Thiem strahlt mit seiner Trophäe um die Wette.
Thiem strahlt mit seiner Trophäe um die Wette.Picturedesk
Dominic Thiem ist US-Open-Champion! Der Österreicher erfüllt sich seinen Lebenstraum, ist im Tennis-Olymp angekommen.

Österreich hat nach Thomas Muster seinen zweiten Grand-Slam-Sieger! Dominic Thiem entschied in der Nacht auf Montag den Final-Thriller der US Open in fünf Sätzen und rund vier Stunden Spielzeit gegen Alexander Zverev für sich.

Der 27-Jährige setzte sich im packenden Tie-Break des Entscheidungssatzes durch und erfüllte sich damit im vierten Anlauf seinen Lebenstraum. Der Sieg bei den US Open ist sein erster Grand-Slam-Triumph. Zuvor hatte er sich bei den French Open zwei Mal Rafael Nadal, bei den Australian Open Novak Djokovic geschlagen geben müssen.

"Ich kann’s wirklich noch nicht glauben", strahlte der Sieger im Anschluss. "Es war absolut abnormal. Ich habe mich in den ersten zwei Sätzen richtig bleiern gefühlt. Am Ende war es einfach nur mehr Drama. Am Ende hat’s wahrscheinlich so sein müssen mit meinem ersten großen Titel."

Warum er sich so bleiern fühlte? Das hatte keine körperlichen Gründe – zumindest zu Beginn. Auf Thiem lastete viel Druck: "Ich war topfit. Es war nur mental. Auch wenn ich es null zugegeben habe, es war natürlich immer im Hinterkopf. Ab dem Zeitpunkt, an dem Djokovic draußen war, hat sich die Chance auf den Titel erhöht.

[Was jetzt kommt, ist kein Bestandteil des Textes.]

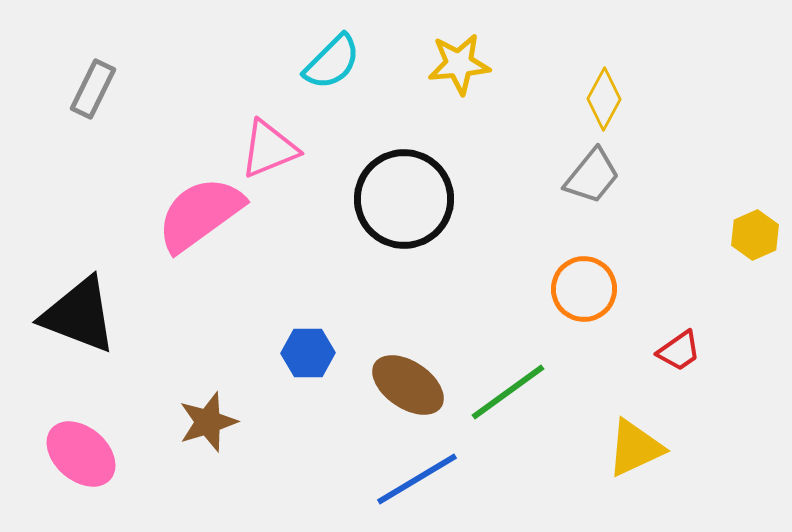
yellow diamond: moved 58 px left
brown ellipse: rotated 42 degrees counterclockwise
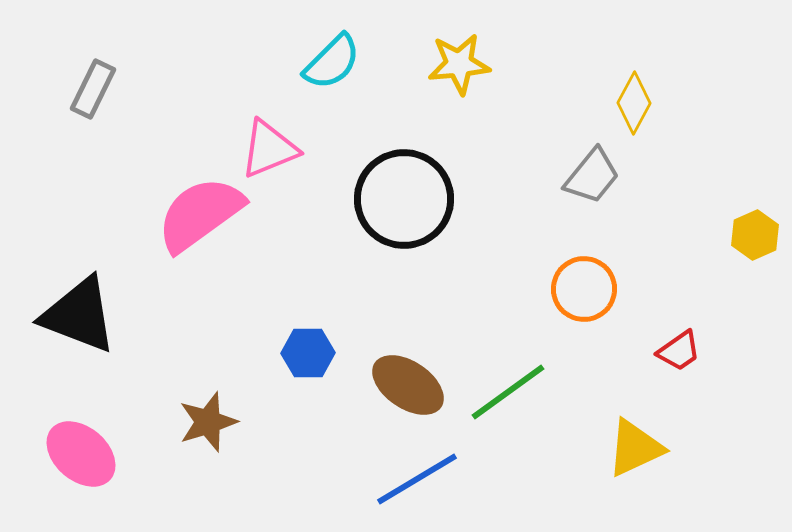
yellow diamond: moved 30 px right, 4 px down
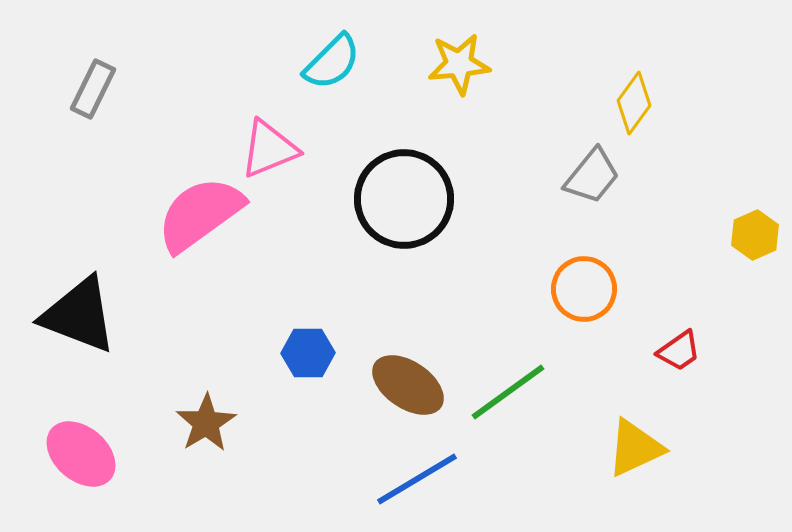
yellow diamond: rotated 8 degrees clockwise
brown star: moved 2 px left, 1 px down; rotated 14 degrees counterclockwise
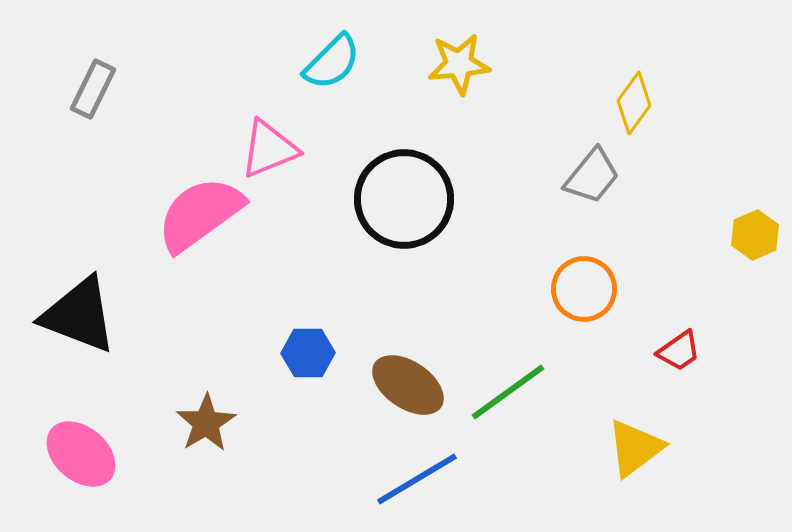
yellow triangle: rotated 12 degrees counterclockwise
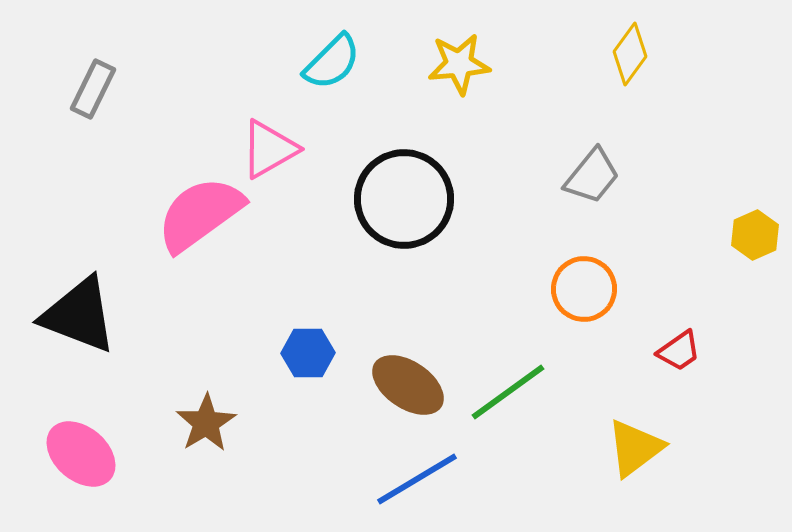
yellow diamond: moved 4 px left, 49 px up
pink triangle: rotated 8 degrees counterclockwise
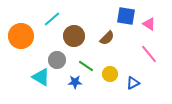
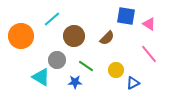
yellow circle: moved 6 px right, 4 px up
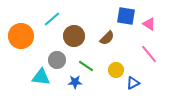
cyan triangle: rotated 24 degrees counterclockwise
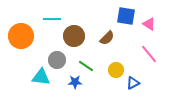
cyan line: rotated 42 degrees clockwise
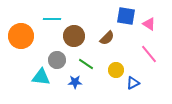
green line: moved 2 px up
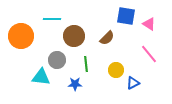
green line: rotated 49 degrees clockwise
blue star: moved 2 px down
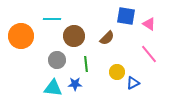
yellow circle: moved 1 px right, 2 px down
cyan triangle: moved 12 px right, 11 px down
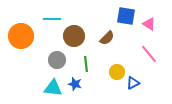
blue star: rotated 16 degrees clockwise
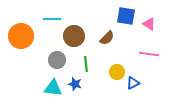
pink line: rotated 42 degrees counterclockwise
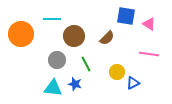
orange circle: moved 2 px up
green line: rotated 21 degrees counterclockwise
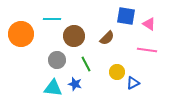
pink line: moved 2 px left, 4 px up
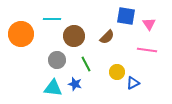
pink triangle: rotated 24 degrees clockwise
brown semicircle: moved 1 px up
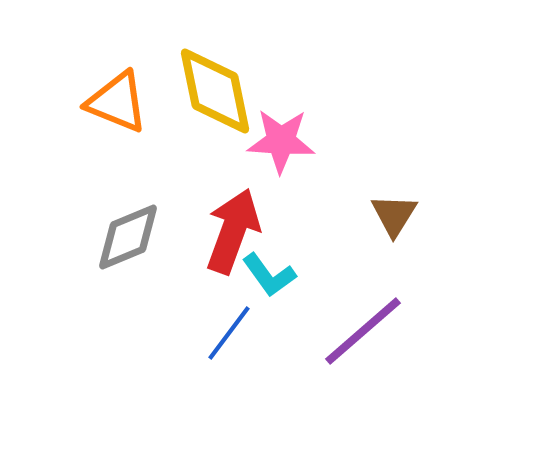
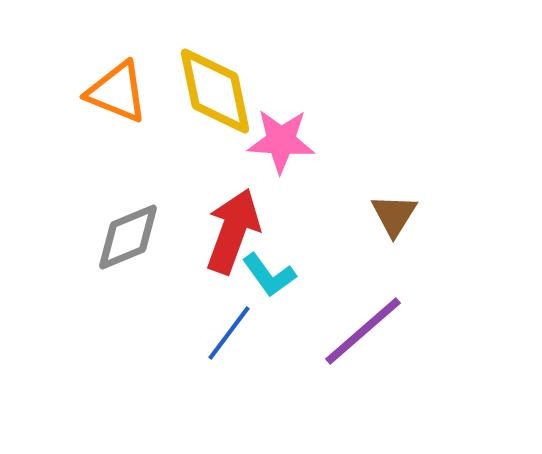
orange triangle: moved 10 px up
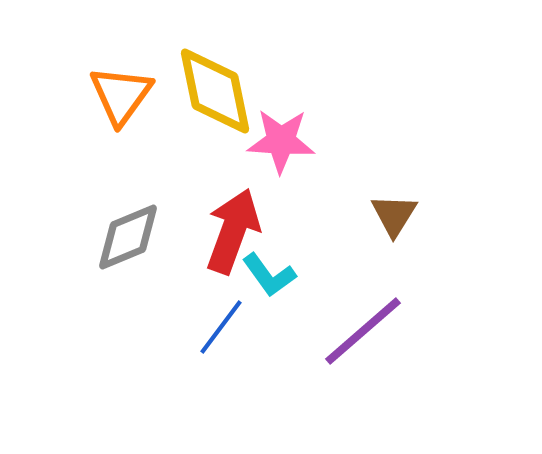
orange triangle: moved 4 px right, 3 px down; rotated 44 degrees clockwise
blue line: moved 8 px left, 6 px up
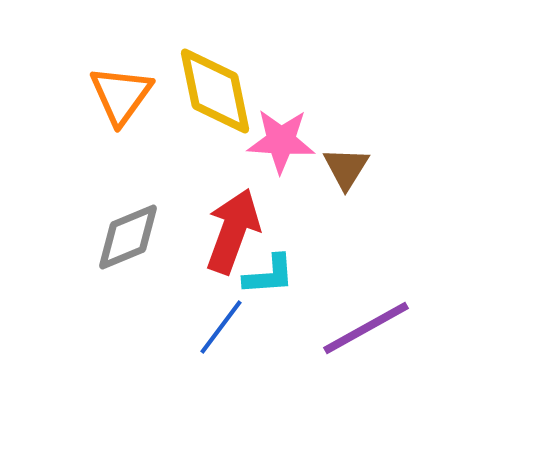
brown triangle: moved 48 px left, 47 px up
cyan L-shape: rotated 58 degrees counterclockwise
purple line: moved 3 px right, 3 px up; rotated 12 degrees clockwise
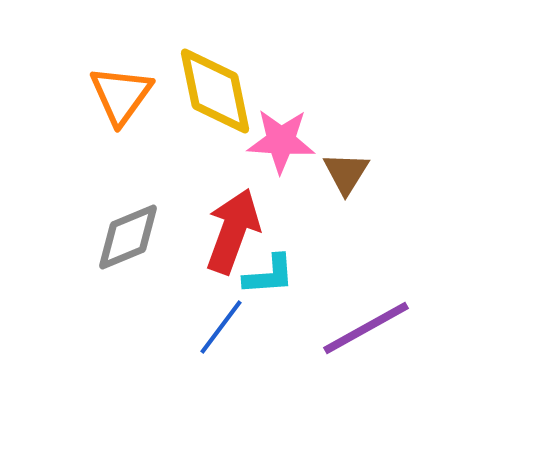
brown triangle: moved 5 px down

Ich war dann richtig angespannt."

Novak Djokovic, die Nummer 1 der Welt, war im Achtelfinale disqualifiziert worden, nachdem er eine Linienrichterin mit einem Frustschlag unabsichtlich am Kehlkopf getroffen hatte.

Thiem war deutlich anzumerken, dass ihn der Druck belastete. In den ersten beiden Sätzen gelang ihm nicht viel. Zverev gewann beide und schien eine Hand schon an der Trophäe zu haben. Es folgte die historische Aufholjagd. Thiem kämpfte sich zurück, schaffte es als erster Spieler einen Zweisatzrückstand im Finale der US-Open in einen Sieg umzuwandeln.

Unter Krämpfen entschied er das Tie-Break im Entscheidungssatz mit 8:6 für sich.

"EIn großes Danke an mein Team. Ihr seid einfach unglaublich. Ich kann euch gar nicht genug danken. Ein Hallo nach Hause nach Österreich. Ich hoffe, dass es alle, vor allem meine Großeltern, gut durch das Spiel geschafft haben. War sicher nicht leicht. Ich liebe euch alle."